Errada, porque o dolo essencial não gera nulidade, mas sim anulabilidade do negócio jurídico.
- B)Se for acidental só enseja perdas e danos.
Certa, pois o dolo acidental não anula o negócio e apenas enseja perdas e danos, conforme o art. 146 do Código Civil.
- C)O dolo do representante legal enseja solidariedade do representado.
Errada, porque o dolo do representante legal não gera solidariedade do representado; a solidariedade é regra ligada ao representante convencional, nos termos do art. 149 do CC.
- D)Se ambas as partes agirem com dolo, os prejuízos se compensam até os seus respectivos limites.

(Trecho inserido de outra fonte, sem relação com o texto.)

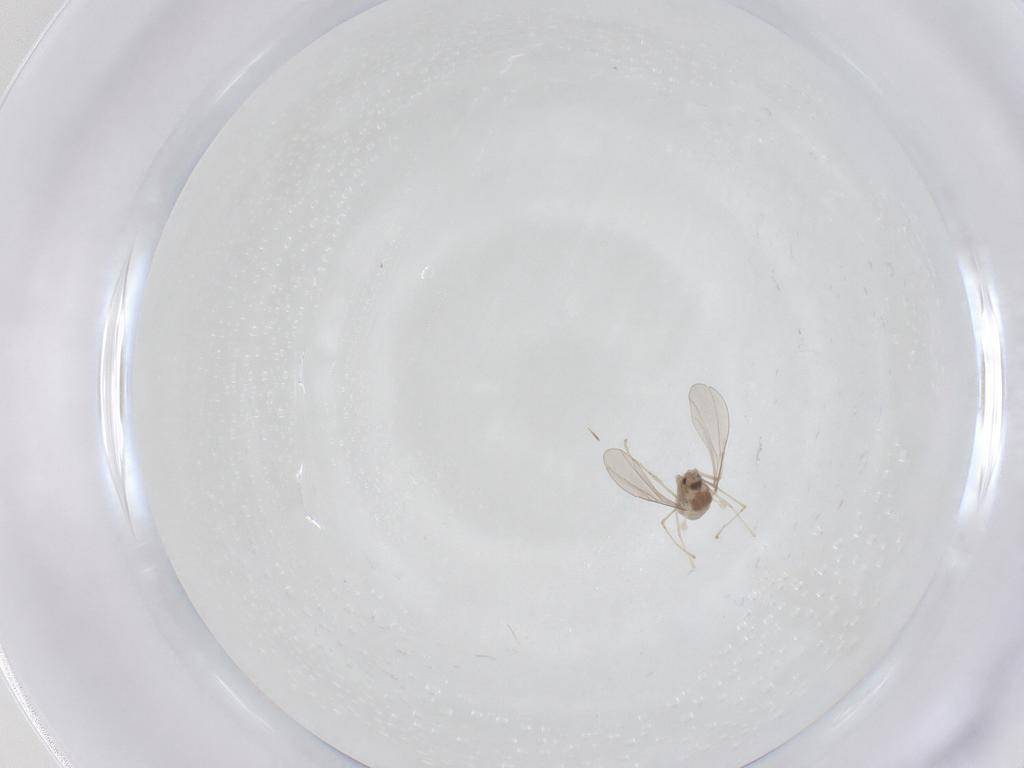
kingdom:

Errada, porque se ambas as partes agirem com dolo, nenhuma pode alegá-lo para anular o negócio ou pedir indenização, e não há simples compensação automática.
- E)O dolo do terceiro afeta o negócio apenas se o beneficiário tivesse conhecimento do mesmo.
Errada, porque o dolo de terceiro pode afetar o negócio se o beneficiário dele souber ou devesse saber, não apenas se tiver conhecimento efetivo.
Gabarito: B
No Direito Civil, o dolo é a manobra ardilosa usada para enganar alguém e empurrar a pessoa para um negócio jurídico que ela talvez nem fizesse, ou faria em condições melhores. Pense nele como a famosa "ajudinha malandra" que estraga a liberdade de contratar. A regra principal está nos artigos 145 a 150 do Código Civil. Se o dolo for essencial, ele torna o negócio anulável, porque foi decisivo para a vontade da vítima. Já se for apenas acidental, o negócio não cai, mas quem sofreu o prejuízo pode pedir perdas e danos. É exatamente isso que a banca cobrou na letra B. Por que isso? Porque o dolo acidental não foi a causa da celebração do negócio, só afetou alguma condição dele. Então o contrato continua existindo, mas a parte enganada não fica no prejuízo sem resposta. O Código Civil é bem direto nesse ponto: anulação para o dolo principal, indenização para o dolo acidental (art. 146). A FUNDATEC costuma misturar os efeitos do dolo com nulidade, solidariedade e comportamento de terceiros ou representantes, então vale atenção redobrada. Aqui, o acerto está em lembrar que dolo acidental não derruba o negócio, apenas gera reparação.